Но весенний день уже потерял свою прелесть в глазах Гордвайля. Опустив взор долу, глубоко засунув руки в карманы расстегнутого пальто, он с вконец испорченным настроением продолжил свой путь по асфальтированной дорожке, тянувшейся вдоль берега канала, и через несколько минут вышел в самый конец Ротентурмштрассе. Остановившись у ближайшего книжного магазина, он рассеянно прочел названия нескольких новых книг в витрине, затем посмотрел на часы — было четверть одиннадцатого — и решительно вошел внутрь.
— Что вам угодно, сударь? — спросил его рыжий молодой человек в очках в черной роговой оправе.
Гордвайль выразил желание поговорить с доктором Крейнделом.
Молодой человек скрылся в коридоре напротив входной двери и тотчас вернулся.
— Доктор Крейндел в настоящий момент заняты. Не согласились бы вы немного обождать, сударь? Пожалуйста, посидите здесь, — молодой человек указал на стул.

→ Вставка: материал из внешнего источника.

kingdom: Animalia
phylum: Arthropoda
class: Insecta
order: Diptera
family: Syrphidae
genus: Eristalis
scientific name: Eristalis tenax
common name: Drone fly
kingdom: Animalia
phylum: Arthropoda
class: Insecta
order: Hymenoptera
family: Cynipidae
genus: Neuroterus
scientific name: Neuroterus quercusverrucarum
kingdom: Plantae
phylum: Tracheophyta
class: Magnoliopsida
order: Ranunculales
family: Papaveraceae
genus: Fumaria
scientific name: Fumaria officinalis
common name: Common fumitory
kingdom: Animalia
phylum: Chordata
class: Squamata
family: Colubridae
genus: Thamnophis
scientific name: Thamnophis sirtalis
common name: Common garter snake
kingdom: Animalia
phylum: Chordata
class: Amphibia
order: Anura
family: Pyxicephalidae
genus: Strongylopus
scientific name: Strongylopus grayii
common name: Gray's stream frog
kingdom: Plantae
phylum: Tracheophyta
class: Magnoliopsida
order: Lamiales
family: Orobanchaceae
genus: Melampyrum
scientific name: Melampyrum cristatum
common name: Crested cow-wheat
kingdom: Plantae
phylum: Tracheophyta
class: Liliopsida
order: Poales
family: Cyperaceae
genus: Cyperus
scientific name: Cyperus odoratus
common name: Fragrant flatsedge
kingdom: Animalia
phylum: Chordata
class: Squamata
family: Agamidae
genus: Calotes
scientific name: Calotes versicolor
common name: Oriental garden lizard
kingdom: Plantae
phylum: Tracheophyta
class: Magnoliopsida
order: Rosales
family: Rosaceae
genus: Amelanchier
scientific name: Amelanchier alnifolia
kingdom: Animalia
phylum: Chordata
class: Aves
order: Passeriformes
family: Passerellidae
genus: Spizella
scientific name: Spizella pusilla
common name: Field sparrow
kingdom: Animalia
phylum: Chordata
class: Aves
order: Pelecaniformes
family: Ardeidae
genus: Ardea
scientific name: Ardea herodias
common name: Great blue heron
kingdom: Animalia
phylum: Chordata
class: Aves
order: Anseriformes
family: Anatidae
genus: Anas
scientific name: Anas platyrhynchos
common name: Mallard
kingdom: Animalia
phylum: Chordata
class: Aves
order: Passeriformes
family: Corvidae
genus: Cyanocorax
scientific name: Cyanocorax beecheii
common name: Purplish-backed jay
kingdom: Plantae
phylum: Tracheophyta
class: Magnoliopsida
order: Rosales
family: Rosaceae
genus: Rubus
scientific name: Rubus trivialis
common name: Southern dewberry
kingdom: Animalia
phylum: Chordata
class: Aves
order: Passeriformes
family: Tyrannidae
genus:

Ожидание было Гордвайлю вовсе не по душе. Больше всего на свете не любил он ждать. Однако ему хотелось покончить с этим делом, и он все же уселся на стуле, с твердым намерением провести в ожидании не более четверти часа.
В магазине не было в это время ни одного покупателя. Время от времени рыжий приказчик взбирался вверх по передвижной лестнице, крайне деловито рылся в рядах книг на стеллажах, снимал целые кипы и раскладывал их на столах внизу. Возле входа, сидя за кассой, читала молодая кассирша. На Гордвайля, севшего неподалеку, она не обратила ни малейшего внимания. Чтобы как-то убить время, Гордвайль принялся, напрягая зрение, читать названия томов, стоявших напротив, по другую сторону длинного, забитого книгами стола, с трудом ему удалось разобрать несколько из них. Снаружи пробивался неясный глухой шум большого города. Без какой-либо явной связи Гордвайль вдруг вспомнил залитую водой землю на берегу Дуная, после того как унесли утопленницу, и сердце его сжалось. Сидение в магазине показалось вдруг ненужным, бесцельным. Положив на колени свою помятую бурую шляпу, он принялся выискивать в карманах сигарету, но не нашел ничего. Бездумно перевел взгляд на юную кассиршу. «Целиком ушла в книгу, — подумал он про себя. — Интересно, можно ли силой взгляда сбить ее с мысли и отвлечь от чтения…» И он сосредоточенно уставился в точку на ее щеке, возле уха. Через минуту кассирша и вправду заволновалась, провела рукой по темным, чуть желтоватым волосам, постриженным «под мальчика», поковыряла в ухе и наконец, повернув лицо к Гордвайлю, рассеянно посмотрела на него. На миг у нее появилось выражение, какое бывает у человека, усиленно пытающегося вспомнить что-то, затем она снова погрузилась в книгу. Довольный своим экспериментом, Гордвайль поднялся со стула, словно бы воспрянув духом, и сказал приказчику, что ждать дольше у него нет времени.